Taken together, these results provide evidence that LLMs are not only capable of predicting human memory performance but do so in a manner that reflects core principles of the probabilistic cue-integration framework (Heald, Wolpert & Lengyel, 2023), revealing sensitivity to how contextual fit shapes encoding strength. LLMs convergence with human memory patterns across fitting and unfitting contexts demonstrates their sensitivity to the statistical regularities that shape memory, underscoring their potential to be useful tools for probing theoretical accounts of memory despite their distinct architectures.

Limitations

Despite our thorough approach to conducting this research, there are a few limitations that should be considered. First, there can be a potential interplay between fluency and context, particularly in terms of relatedness (Oppenheimer, 2008). Participants might have processed sentences in the fitting condition easier, increasing the familiarity for those items, therefore making the fluency heuristic a potential contributor to the memory process during the recognition test as the relatedness of sentences increases. Second, LLMs are trained based on extensive datasets, which most probably also include the garden-path sentences we used in our study, and this could be a factor influencing their behavior (performativity problem) (Horton, 2023). When creating the stimuli, we deliberately chose not to create them entirely independently. Instead, we compiled a diverse set of garden-path sentences with various types of linguistic ambiguities from a wide range of sources within the literature (see Table S1). This approach allowed us to expose both humans and GPT to these sentences in a manner that reflects the way LLMs encounter and process information—through diverse and heterogeneous datasets created by a variety of contributors. By gathering input from multiple perspectives, we sought to enhance the representativeness of our stimuli, thereby establishing a realistic and comprehensive foundation for our investigation.

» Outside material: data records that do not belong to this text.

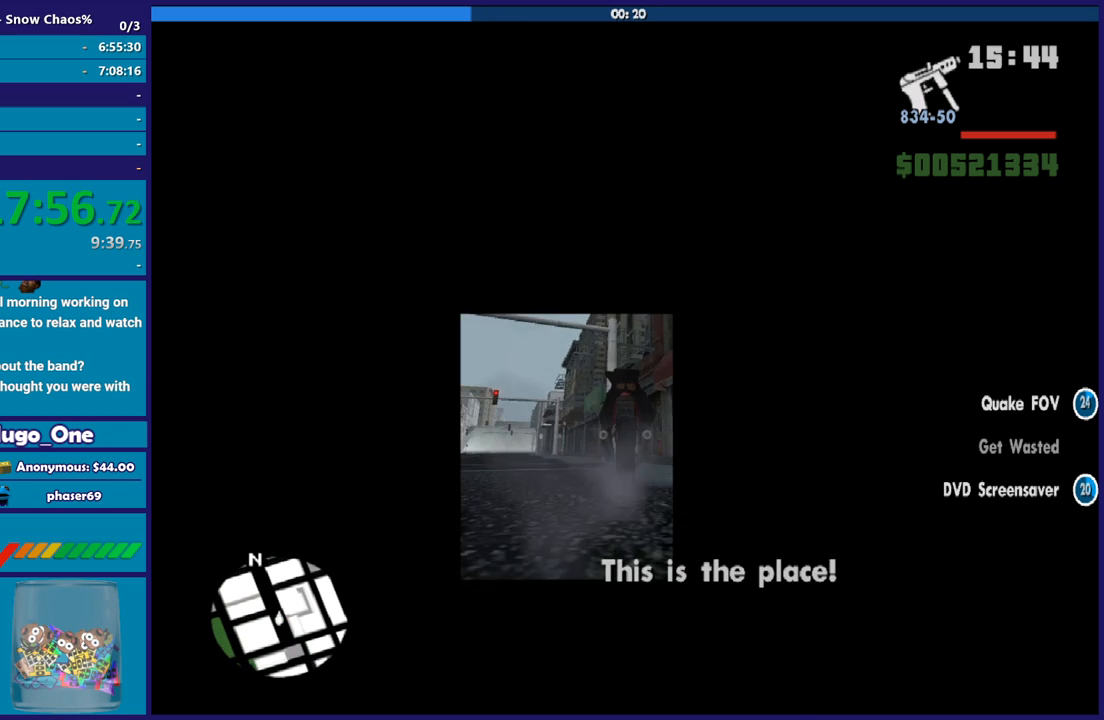
{"buttons": ["A"], "left_stick": "center", "right_stick": "center", "button_events": [[67, "A", "down"], [133, "L2", "up"], [167, "A", "up"], [234, "A", "down"], [367, "A", "up"], [434, "A", "down"]]}
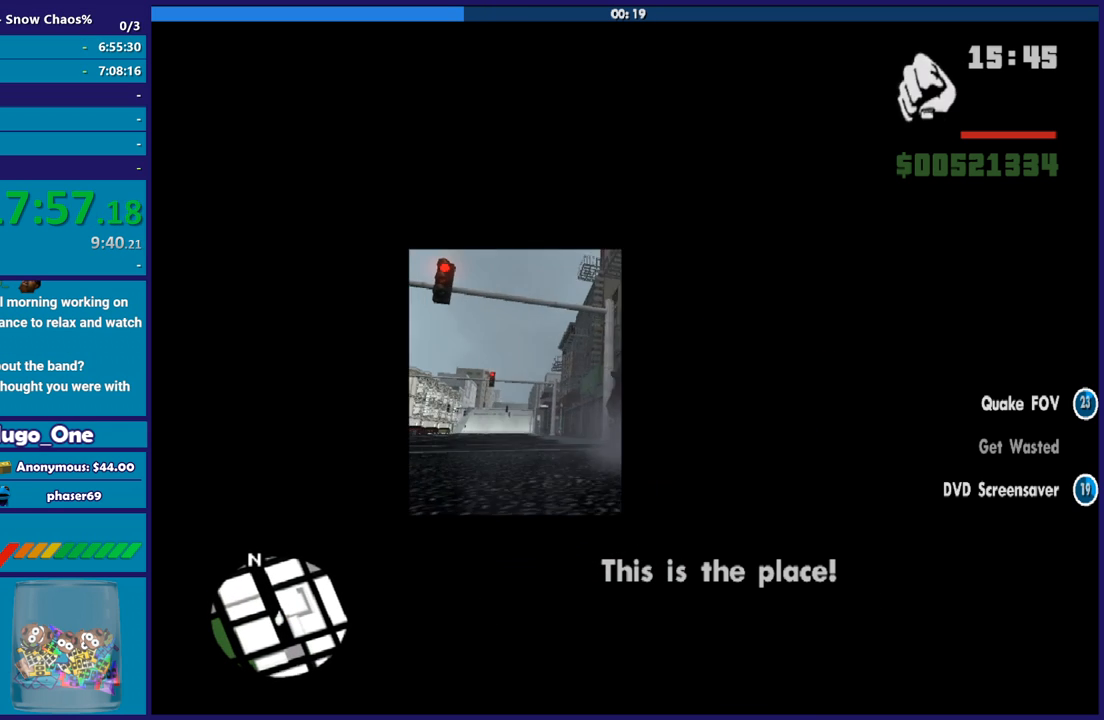
{"buttons": ["A"], "left_stick": "center", "right_stick": "center", "button_events": [[67, "A", "up"], [134, "A", "down"], [267, "A", "up"], [334, "A", "down"], [434, "A", "up"], [501, "A", "down"]]}
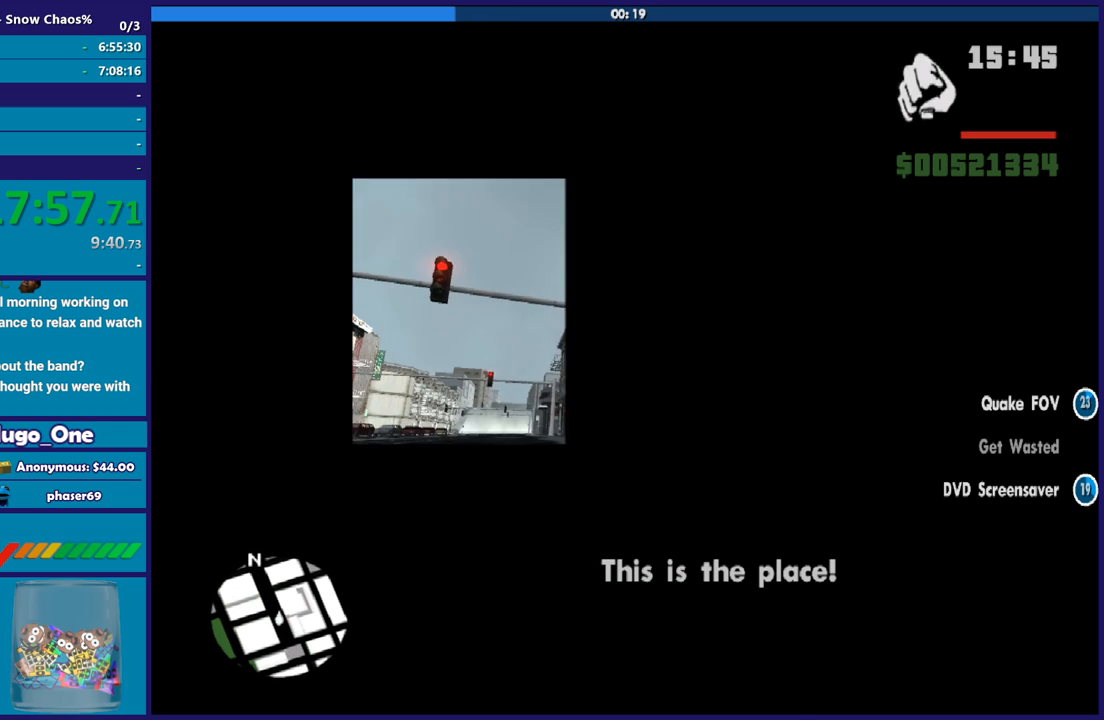
{"buttons": ["Y"], "left_stick": "center", "right_stick": "center", "button_events": [[133, "A", "up"], [233, "A", "down"], [367, "A", "up"], [434, "Y", "down"]]}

Lastly, our study is based on the investigation of how context influences the memorability of linguistically challenging input (i.e., garden-path sentences) through facilitating understanding. Our findings are situated within this specific paradigm of context-driven memory, and do not generalize to all types of memory formations. Future studies may extend these findings by investigating how context facilitates the memorability of other linguistic structures, and assess how contextual facilitation interacts with different memory systems. Importantly, given their alignment with human performance, LLMs show potential as instruments for simulating and extending such investigations.

Conclusions

LLMs are at the forefront of research in the area of machine psychology, owing to their remarkable language processing capabilities. Our research revealed ChatGPT and Google Gemini’s ability to approximate human memory performance despite not possessing it. It carries important potential for utilizing LLMs in studying human cognition.

Supplemental Information

Robustness checks with the following prompts: How closely are the two sentences linked from 1 (not at all) to 10 (highly)? and How do you rate the recognizability of Sentence 2 from 1 (not at all) to 10 (excellent)?.

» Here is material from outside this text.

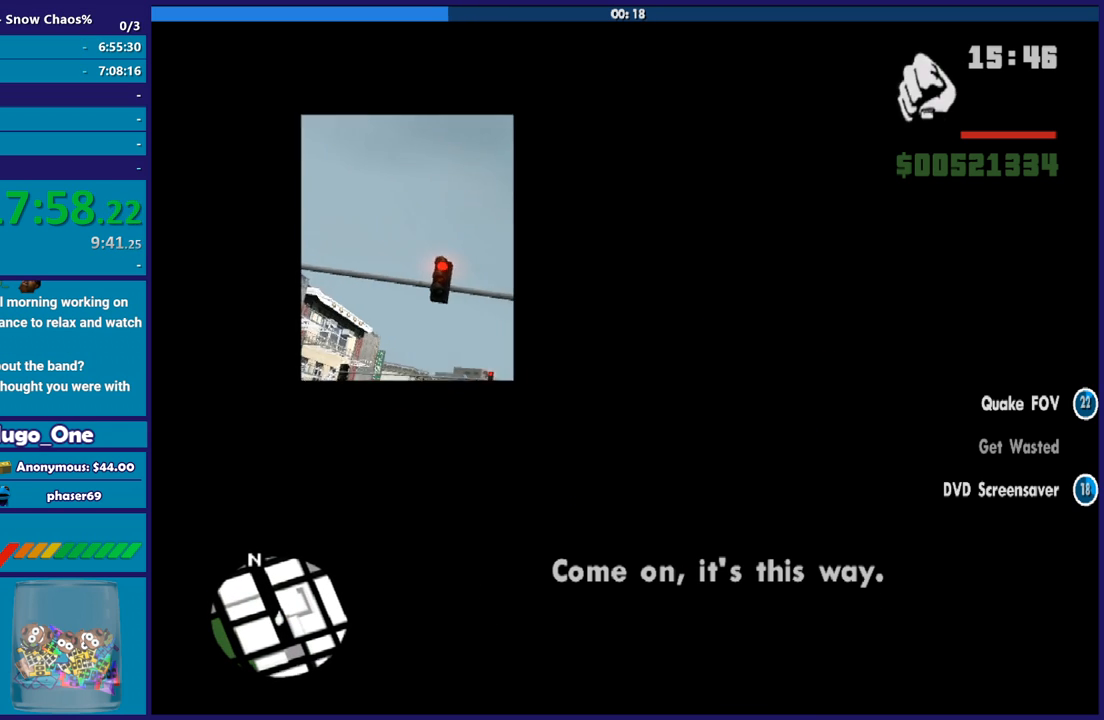
{"buttons": ["Y"], "left_stick": "center", "right_stick": "center", "button_events": [[234, "Y", "up"], [301, "Y", "down"], [434, "Y", "up"], [501, "Y", "down"]]}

DOI: 10.7717/peerj-cs.3324/supp-1

Download

List of the used garden-path, fitting context, and unfitting context sentences.

DOI: 10.7717/peerj-cs.3324/supp-2

Download

A fitting context is a preceding utterance that activates an appropriate mental model in the receiver’s mind, making it easier to comprehend the present phrase.

Note, those responses were independent because each API call initiated a new LLM context.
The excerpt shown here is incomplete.